“Let’s kill off your wife,” is the attention-getting opening line of this holiday-theme romance set in Denver in 1890. It seems that Carson Fairfax, the estranged third son of the Earl of Atwick and one of the city’s richest men, has been lying in his letters to his mother. He had invented a bride, a society wedding, and an opulent residence to comfort her on her death bed when it appeared there was not time for him to return to England before the end. However, Mother recovered and has written to announce her intention of visiting her black sheep son and his wife. Carson had emigrated from England in reaction to the conflict between his father and himself, but his feelings for his mother are still deep.

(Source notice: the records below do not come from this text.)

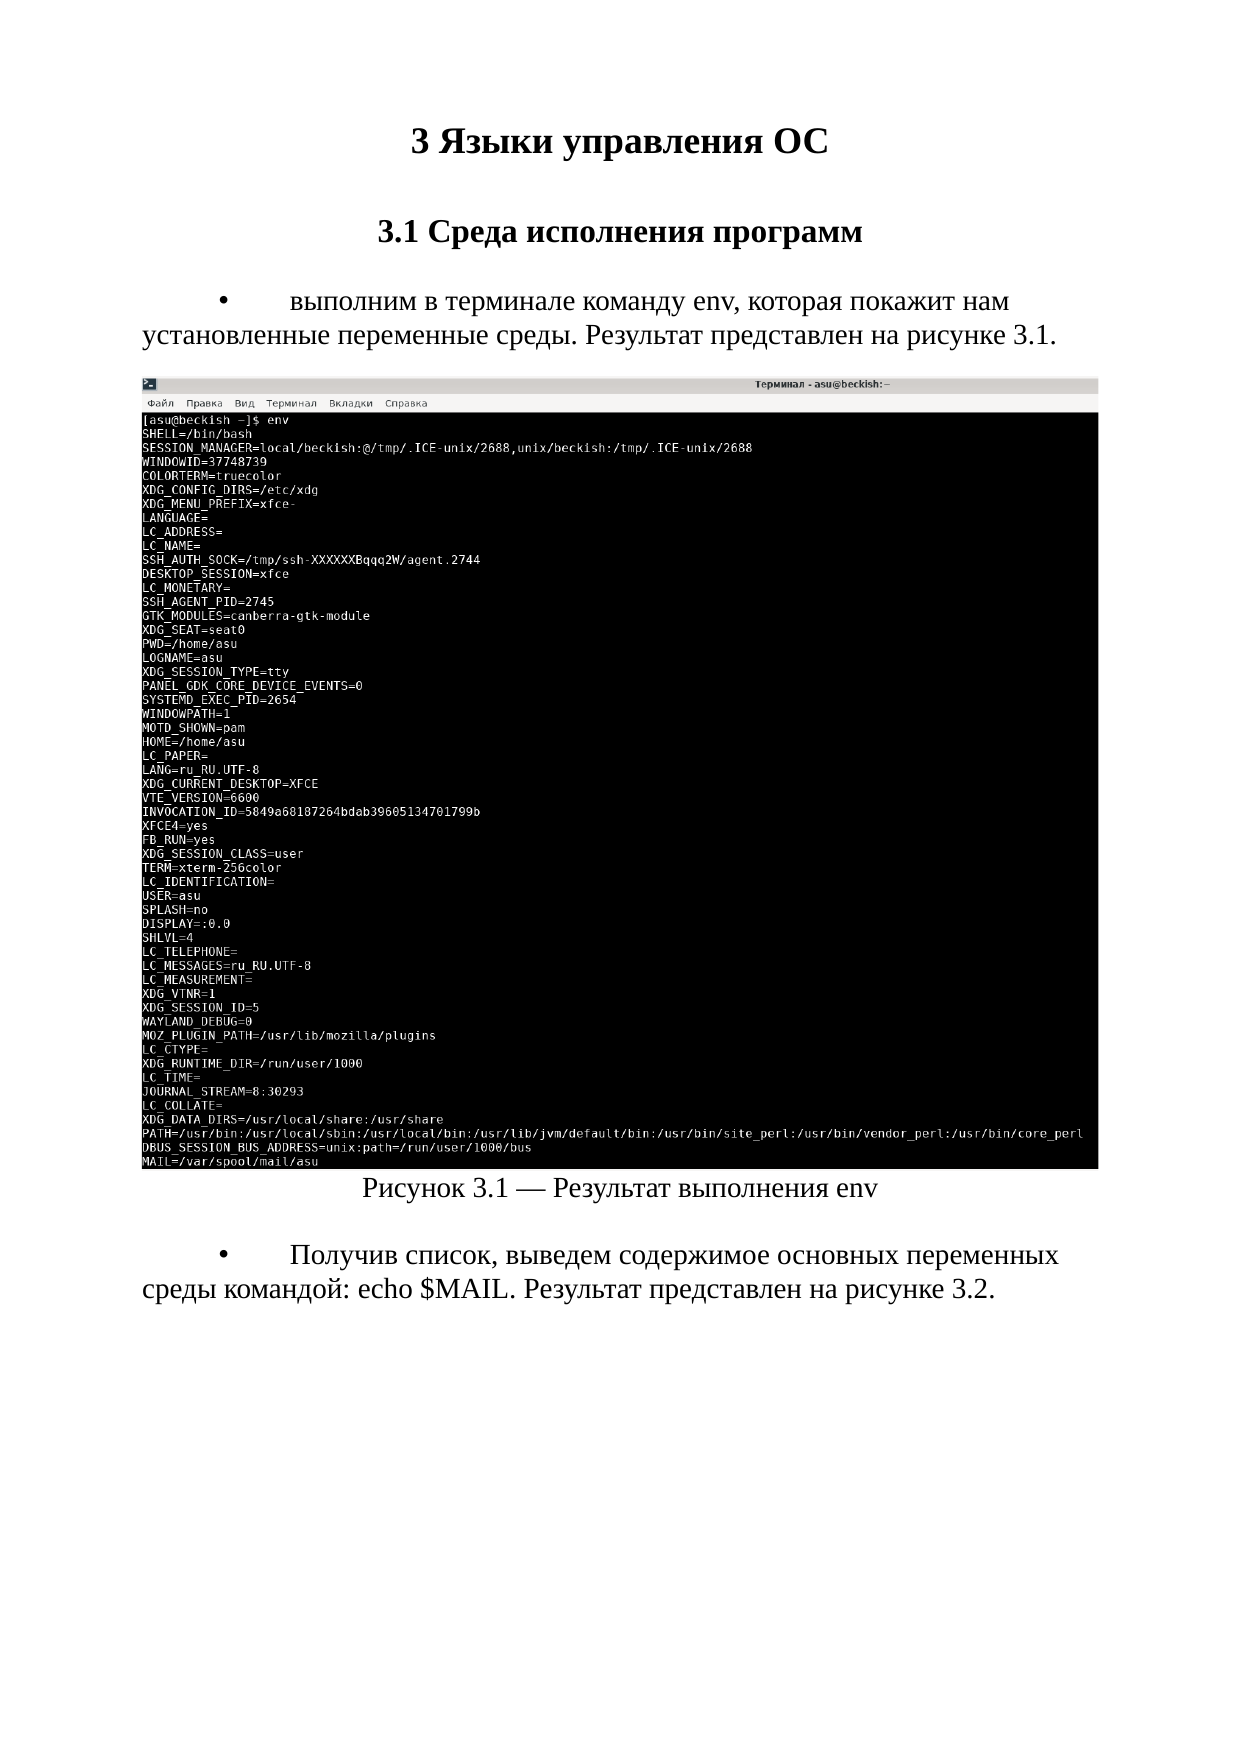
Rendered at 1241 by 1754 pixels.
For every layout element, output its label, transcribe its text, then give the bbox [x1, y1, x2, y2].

picture [141, 376, 1099, 1171]
list выполним в терминале команду env, которая покажит нам установленные переменные среды. Результат представлен на рисунке 3.1. [142, 283, 1098, 350]
list [142, 350, 1098, 376]
list Получив список, выведем содержимое основных переменных среды командой: echo $MAIL. Результат представлен на рисунке 3.2. [142, 1237, 1098, 1304]
text 3.1 Среда исполнения программ [142, 211, 1098, 249]
subtitle 3 Языки управления ОС [142, 118, 1098, 161]
list Рисунок 3.1 — Результат выполнения env [142, 1171, 1098, 1204]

Carson, in actuality, remains unwed and runs the Gentlemen’s Respite, a drinking and gambling establishment. He and Randolph and Dolly, two friends who know of his deception, are trying to devise a plan so that the countess will not discover the truth. His friends inform him that his only course is to find himself a wife. Dolly nominates Katherine Tucker as a possible candidate.
Katherine, the heiress of her late father’s gold mining fortune, is a member of Denver’s social elite and lives with her sister Lily in an elegant mansion in Capitol Hill, the most prestigious area of Denver. She is also a reformer and regularly campaigns outside the Respite soliciting signatures for a petition to close it down. Dolly has reason to believe that Katherine is facing financial difficulties.
Owen, Katherine’s father’s business partner and trusted friend, informs her that the bank is about to foreclose on her home’s mortgage. Katherine refuses to sell a particular gold mine in order to raise the necessary funds. She has been keeping company with Nolan Stewart, a lawyer, but is content with their relationship and reluctant to seek marriage in order to save her home. Owen is not the trustworthy advisor she believes him to be; he recommends to Nolan that he compromise Katherine in order to get her to marry him. Nolan is reluctant to push Katherine into marriage because he considers her an “ice maiden” but Owen is insistent.
Carson has been attracted to Katherine since he first arrived in Denver and begins to call on her. When Nolan attacks her, Carson is on hand to defend her. She explains the cause of her financial problem with the bank and Nolan’s part in them. Because her sister is blind, Katherine does not believe she can move her from the only home she’s known. Carson proposes that marriage between the two of them will solve both their problems.
But their simple marriage of convenience becomes very complicated when his mother arrives with the rest of his family and Owen’s determination to acquire Katherine’s mine turns deadly.
The fictitious bride/marriage of convenience plot is a familiar one to romance readers. (Carla Kelly’s With This Ring features essentially the same plot.) This stock plot provides an opportunity for the hero and heroine to fall in love after marriage where societal strictures won’t limit their activities. Whether the ring arrives at the beginning of the story or near the end, however, it’s the romance and the relationship between the hero and heroine that should be the focus of the book. There’s so much going on in Brighter Than Gold - Owen’s dastardly machinations, Katherine’s reformer zeal, her sister’s blindness, Carson’s long-standing quarrel with his father, lots and lots of family dynamics, cheerful holiday parties, questions about the gold mine - that the romance almost gets lost in the crowd.
Katherine is a decent heroine with some gumption and determination - her supposed reputation as an ice maiden is not supported by her actions. (It did seem strange, however, that a twenty-three-year-old spinster wouldn’t be more interested in snapping up a up-and-coming young lawyer in one of the city’s most prestigious firms.) Her gullibility to Owen’s scheming is understandable in light of her father’s relationship with him.
Carson, on the other hand, is a less believable character. The rich saloon-keeper is not outside the realm of possibilities, but his English aristocratic background seems stretching it. I did wonder why Dad’s got to be an English lord. Carson’s quarrel with various family members is an essential part of the plot, but this is Denver - scions of the English aristocracy aren’t going to be thick as the snow on the ground. Furthermore, travel in December from England to Colorado -with all the kiddies and nursemaids in tow yet - seems unrealistically easy.
Readers who are looking for a Christmas-theme romance may find Brighter Than Gold a pleasant story, but it lacks the strong romance and that extra spark to raise it above a three-heart rating.